---------- Information given ----------

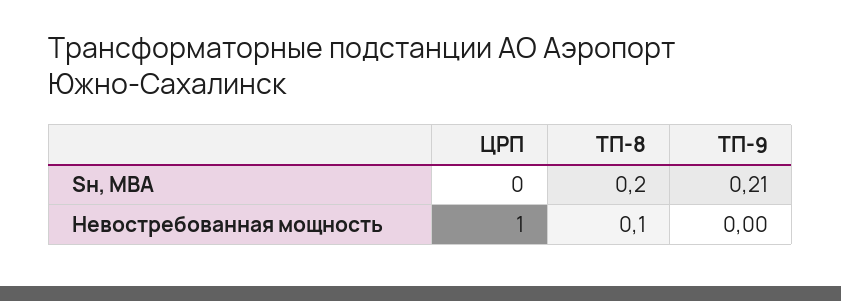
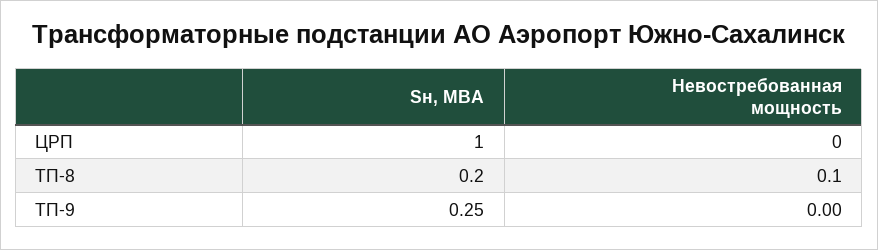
  {
    "ЦРП": {
-     "Sн, МВА": 0,
+     "Sн, МВА": 1,
-     "Невостребованная мощность": 1
+     "Невостребованная мощность": 0
    },
    "ТП-8": {
      "Sн, МВА": 0.2,
      "Невостребованная мощность": 0.1
    },
    "ТП-9": {
-     "Sн, МВА": 0.21,
+     "Sн, МВА": 0.25,
      "Невостребованная мощность": 0
    }
  }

----------

▶ _Work instruction_
Output the entries exactly as they appear, with no pictures included.

▶ _Answer to this task_
  {
    "ЦРП": {
-     "Sн, МВА": 0,
+     "Sн, МВА": 1,
-     "Невостребованная мощность": 1
+     "Невостребованная мощность": 0
    },
    "ТП-8": {
      "Sн, МВА": 0.2,
      "Невостребованная мощность": 0.1
    },
    "ТП-9": {
-     "Sн, МВА": 0.21,
+     "Sн, МВА": 0.25,
      "Невостребованная мощность": 0
    }
  }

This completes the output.